→ **About this exercise**: From the records, pick out and copy each line containing "example".
** Opening Supplied data block **
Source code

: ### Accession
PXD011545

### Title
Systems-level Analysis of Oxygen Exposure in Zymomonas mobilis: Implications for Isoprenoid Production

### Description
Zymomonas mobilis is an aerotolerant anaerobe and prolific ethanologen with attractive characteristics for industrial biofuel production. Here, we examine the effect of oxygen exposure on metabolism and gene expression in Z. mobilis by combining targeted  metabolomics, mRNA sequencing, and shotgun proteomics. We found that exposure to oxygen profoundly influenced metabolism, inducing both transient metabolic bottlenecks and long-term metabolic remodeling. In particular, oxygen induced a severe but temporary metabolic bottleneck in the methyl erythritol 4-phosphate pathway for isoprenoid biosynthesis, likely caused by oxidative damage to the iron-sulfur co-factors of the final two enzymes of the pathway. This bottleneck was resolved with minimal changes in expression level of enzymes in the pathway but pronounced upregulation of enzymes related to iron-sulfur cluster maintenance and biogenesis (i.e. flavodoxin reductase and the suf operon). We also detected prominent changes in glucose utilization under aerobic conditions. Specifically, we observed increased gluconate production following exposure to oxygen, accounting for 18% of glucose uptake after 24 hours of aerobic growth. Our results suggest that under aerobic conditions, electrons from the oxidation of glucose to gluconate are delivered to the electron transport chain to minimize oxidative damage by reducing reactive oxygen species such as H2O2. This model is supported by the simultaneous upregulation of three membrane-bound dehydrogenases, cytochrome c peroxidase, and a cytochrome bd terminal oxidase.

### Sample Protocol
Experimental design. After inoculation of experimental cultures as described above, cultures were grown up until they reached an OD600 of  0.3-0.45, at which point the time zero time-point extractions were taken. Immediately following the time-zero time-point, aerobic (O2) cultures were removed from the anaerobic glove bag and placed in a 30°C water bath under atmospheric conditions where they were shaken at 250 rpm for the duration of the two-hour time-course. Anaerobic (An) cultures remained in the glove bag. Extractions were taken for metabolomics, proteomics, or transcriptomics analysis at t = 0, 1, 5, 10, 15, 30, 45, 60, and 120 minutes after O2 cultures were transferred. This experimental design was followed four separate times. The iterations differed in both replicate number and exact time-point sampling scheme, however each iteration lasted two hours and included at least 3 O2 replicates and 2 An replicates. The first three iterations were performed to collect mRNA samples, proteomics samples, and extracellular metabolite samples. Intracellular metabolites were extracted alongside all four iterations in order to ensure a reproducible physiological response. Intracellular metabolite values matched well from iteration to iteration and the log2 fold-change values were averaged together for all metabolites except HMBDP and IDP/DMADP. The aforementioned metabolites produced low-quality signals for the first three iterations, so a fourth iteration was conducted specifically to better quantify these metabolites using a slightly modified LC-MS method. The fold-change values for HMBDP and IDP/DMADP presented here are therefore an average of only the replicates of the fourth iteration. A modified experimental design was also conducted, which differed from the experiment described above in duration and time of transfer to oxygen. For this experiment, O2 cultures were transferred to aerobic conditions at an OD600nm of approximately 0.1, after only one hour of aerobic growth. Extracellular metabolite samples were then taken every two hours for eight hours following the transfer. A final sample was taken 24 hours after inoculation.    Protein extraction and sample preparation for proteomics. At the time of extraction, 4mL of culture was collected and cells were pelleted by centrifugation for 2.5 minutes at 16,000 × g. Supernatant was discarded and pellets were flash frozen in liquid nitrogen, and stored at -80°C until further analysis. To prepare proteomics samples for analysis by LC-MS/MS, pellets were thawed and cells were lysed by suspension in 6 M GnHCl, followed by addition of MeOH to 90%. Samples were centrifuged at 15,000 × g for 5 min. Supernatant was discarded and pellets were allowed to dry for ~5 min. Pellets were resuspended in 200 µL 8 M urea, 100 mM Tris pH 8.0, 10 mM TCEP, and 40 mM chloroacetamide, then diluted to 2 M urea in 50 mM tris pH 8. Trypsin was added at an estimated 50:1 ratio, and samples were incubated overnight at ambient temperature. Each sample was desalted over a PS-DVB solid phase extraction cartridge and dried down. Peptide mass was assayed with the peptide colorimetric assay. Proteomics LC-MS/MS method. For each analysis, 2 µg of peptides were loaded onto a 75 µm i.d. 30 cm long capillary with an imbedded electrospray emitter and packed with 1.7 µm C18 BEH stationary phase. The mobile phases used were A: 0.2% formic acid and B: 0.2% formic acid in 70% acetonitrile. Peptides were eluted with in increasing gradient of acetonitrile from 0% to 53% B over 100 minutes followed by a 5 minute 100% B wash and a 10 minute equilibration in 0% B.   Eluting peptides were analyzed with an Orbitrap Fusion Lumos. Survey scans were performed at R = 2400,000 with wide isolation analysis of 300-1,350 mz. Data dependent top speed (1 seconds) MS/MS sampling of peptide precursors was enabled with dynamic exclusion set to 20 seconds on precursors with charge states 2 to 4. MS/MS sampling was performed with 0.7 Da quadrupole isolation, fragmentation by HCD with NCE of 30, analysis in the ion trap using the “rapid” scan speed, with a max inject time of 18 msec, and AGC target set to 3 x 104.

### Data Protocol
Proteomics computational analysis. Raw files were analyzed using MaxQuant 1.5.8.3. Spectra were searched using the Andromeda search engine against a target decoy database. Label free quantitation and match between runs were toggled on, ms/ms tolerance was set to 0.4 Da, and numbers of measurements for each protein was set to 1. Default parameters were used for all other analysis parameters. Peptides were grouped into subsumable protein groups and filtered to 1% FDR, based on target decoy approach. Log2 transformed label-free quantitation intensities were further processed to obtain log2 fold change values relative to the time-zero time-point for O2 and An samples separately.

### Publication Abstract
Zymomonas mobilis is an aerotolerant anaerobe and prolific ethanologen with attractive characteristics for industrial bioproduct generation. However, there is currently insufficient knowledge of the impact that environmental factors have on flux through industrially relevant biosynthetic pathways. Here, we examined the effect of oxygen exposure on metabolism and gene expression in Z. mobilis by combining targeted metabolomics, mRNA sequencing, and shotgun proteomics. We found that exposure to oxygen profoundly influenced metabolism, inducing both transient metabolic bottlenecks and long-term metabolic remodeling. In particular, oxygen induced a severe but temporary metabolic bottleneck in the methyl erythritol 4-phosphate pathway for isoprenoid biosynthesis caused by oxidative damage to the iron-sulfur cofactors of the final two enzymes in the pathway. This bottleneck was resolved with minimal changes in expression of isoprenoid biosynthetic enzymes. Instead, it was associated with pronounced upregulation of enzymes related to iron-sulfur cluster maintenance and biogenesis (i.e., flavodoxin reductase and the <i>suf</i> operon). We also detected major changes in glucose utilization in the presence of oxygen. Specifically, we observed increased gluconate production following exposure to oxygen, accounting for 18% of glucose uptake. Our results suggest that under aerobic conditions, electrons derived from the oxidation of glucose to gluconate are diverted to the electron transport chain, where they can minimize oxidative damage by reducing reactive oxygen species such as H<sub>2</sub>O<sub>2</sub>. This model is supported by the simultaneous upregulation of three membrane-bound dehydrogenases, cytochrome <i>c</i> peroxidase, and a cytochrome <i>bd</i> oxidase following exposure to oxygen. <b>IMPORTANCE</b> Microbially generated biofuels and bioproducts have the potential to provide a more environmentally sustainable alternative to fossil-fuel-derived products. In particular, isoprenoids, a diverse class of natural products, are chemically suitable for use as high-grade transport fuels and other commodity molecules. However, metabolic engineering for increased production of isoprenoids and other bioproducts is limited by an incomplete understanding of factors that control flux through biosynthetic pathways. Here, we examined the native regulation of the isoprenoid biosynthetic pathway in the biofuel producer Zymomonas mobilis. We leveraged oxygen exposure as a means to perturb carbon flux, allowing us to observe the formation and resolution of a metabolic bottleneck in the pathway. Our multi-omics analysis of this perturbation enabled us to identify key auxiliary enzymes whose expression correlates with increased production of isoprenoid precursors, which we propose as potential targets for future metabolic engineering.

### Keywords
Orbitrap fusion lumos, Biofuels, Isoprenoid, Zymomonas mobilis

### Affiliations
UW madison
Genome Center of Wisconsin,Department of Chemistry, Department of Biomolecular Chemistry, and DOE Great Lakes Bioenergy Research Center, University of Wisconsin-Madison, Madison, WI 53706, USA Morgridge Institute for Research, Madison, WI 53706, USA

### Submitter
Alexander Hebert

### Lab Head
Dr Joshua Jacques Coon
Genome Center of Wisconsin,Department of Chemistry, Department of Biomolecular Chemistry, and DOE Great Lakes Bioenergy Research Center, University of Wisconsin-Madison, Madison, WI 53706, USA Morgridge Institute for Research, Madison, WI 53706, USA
** Closing Supplied data block **
** Opening Supplied data block **
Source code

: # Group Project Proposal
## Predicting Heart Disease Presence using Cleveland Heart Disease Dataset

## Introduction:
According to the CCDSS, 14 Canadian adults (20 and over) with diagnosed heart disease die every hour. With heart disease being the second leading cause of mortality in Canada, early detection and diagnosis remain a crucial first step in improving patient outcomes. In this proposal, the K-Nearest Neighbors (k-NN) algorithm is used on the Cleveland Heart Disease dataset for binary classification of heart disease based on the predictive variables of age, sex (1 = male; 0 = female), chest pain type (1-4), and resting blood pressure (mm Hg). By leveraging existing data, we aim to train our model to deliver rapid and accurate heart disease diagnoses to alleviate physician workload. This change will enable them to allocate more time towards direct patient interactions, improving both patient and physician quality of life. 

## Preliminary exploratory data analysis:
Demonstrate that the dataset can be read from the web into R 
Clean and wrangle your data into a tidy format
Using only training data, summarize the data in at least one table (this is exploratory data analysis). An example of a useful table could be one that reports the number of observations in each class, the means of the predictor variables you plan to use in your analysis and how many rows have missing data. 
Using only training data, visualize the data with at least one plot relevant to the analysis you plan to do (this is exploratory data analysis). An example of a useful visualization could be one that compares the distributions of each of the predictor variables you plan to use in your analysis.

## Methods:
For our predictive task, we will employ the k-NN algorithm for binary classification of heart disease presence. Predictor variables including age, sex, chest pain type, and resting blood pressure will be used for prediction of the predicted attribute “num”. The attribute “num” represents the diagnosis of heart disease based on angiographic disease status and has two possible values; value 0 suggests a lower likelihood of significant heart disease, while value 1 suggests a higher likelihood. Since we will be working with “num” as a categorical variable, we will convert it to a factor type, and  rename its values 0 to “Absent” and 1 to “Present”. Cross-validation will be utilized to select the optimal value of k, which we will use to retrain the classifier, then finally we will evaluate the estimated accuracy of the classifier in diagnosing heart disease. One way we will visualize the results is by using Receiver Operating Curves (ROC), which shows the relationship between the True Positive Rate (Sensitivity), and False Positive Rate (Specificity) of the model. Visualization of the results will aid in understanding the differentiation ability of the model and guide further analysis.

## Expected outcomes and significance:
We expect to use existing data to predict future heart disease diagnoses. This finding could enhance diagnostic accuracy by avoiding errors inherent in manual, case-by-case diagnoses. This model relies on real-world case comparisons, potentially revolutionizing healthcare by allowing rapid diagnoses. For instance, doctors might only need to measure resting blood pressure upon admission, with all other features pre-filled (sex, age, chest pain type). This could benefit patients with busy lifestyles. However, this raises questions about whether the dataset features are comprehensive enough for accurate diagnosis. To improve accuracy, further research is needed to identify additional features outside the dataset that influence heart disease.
** Closing Supplied data block **
** Opening Supplied data block **
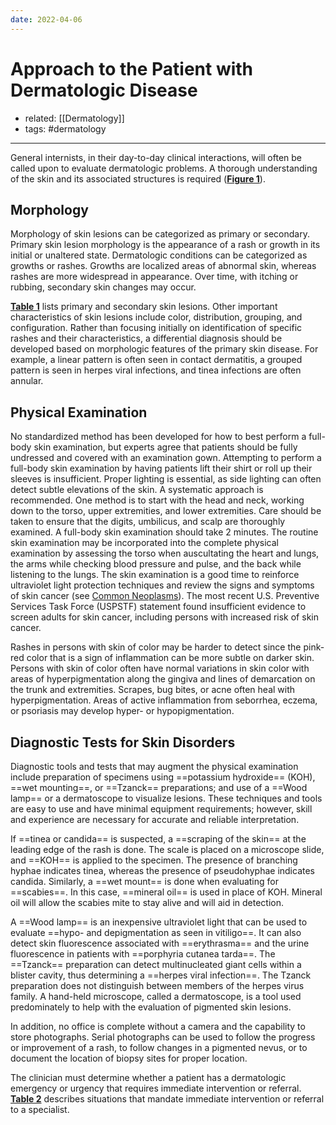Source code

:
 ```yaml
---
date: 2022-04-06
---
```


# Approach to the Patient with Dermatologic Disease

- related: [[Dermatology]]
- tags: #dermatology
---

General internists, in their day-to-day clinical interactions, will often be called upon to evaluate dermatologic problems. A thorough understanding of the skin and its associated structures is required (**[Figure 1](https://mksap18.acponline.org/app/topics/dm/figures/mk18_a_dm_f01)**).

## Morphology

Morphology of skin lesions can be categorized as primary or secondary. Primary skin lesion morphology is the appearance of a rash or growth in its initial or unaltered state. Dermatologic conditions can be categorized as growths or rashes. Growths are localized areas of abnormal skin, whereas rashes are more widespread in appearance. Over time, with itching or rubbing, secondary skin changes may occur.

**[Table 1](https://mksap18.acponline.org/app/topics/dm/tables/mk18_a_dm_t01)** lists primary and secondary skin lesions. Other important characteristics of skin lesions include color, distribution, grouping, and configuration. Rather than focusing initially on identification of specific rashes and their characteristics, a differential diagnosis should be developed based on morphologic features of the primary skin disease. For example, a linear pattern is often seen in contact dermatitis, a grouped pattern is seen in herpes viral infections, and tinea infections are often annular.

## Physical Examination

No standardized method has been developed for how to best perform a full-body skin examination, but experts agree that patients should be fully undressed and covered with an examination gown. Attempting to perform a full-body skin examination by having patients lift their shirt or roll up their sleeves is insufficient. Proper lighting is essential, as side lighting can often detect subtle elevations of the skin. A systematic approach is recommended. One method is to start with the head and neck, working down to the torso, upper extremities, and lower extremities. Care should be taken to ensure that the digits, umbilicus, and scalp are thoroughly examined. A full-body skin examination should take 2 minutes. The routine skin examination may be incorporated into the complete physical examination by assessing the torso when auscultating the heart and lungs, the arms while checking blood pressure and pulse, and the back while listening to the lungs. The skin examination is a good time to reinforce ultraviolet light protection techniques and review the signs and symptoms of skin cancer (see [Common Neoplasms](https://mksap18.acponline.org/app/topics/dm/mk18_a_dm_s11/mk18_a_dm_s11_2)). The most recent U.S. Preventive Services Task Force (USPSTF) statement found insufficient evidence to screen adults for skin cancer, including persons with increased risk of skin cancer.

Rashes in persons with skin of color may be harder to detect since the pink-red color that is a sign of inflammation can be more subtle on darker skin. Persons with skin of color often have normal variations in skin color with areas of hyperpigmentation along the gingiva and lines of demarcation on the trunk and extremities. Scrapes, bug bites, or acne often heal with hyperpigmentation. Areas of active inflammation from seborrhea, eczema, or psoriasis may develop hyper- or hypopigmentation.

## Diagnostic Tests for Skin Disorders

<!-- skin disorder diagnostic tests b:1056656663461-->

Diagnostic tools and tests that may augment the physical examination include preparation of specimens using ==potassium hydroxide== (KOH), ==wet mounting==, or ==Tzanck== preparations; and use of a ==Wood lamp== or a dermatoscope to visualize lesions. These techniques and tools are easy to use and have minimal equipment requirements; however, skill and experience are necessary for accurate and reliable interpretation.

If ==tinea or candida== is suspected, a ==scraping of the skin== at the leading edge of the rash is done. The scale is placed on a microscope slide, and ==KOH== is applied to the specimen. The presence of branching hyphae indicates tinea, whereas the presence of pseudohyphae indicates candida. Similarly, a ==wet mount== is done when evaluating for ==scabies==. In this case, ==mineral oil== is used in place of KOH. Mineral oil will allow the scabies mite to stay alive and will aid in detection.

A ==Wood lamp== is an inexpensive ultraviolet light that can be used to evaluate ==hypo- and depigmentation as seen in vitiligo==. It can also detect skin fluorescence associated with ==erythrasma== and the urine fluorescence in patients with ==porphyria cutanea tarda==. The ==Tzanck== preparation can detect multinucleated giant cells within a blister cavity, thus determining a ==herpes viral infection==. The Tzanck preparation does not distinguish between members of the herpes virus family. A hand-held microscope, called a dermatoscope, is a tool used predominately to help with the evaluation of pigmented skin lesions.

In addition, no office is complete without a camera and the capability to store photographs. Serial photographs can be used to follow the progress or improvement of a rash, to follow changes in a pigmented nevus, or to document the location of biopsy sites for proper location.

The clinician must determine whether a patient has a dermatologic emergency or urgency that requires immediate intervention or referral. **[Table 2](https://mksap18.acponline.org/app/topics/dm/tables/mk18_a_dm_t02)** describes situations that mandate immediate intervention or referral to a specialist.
** Closing Supplied data block **
→ **Your solution**:
Using only training data, summarize the data in at least one table (this is exploratory data analysis). An example of a useful table could be one that reports the number of observations in each class, the means of the predictor variables you plan to use in your analysis and how many rows have missing data. 
Using only training data, visualize the data with at least one plot relevant to the analysis you plan to do (this is exploratory data analysis). An example of a useful visualization could be one that compares the distributions of each of the predictor variables you plan to use in your analysis.
**[Table 1](https://mksap18.acponline.org/app/topics/dm/tables/mk18_a_dm_t01)** lists primary and secondary skin lesions. Other important characteristics of skin lesions include color, distribution, grouping, and configuration. Rather than focusing initially on identification of specific rashes and their characteristics, a differential diagnosis should be developed based on morphologic features of the primary skin disease. For example, a linear pattern is often seen in contact dermatitis, a grouped pattern is seen in herpes viral infections, and tinea infections are often annular.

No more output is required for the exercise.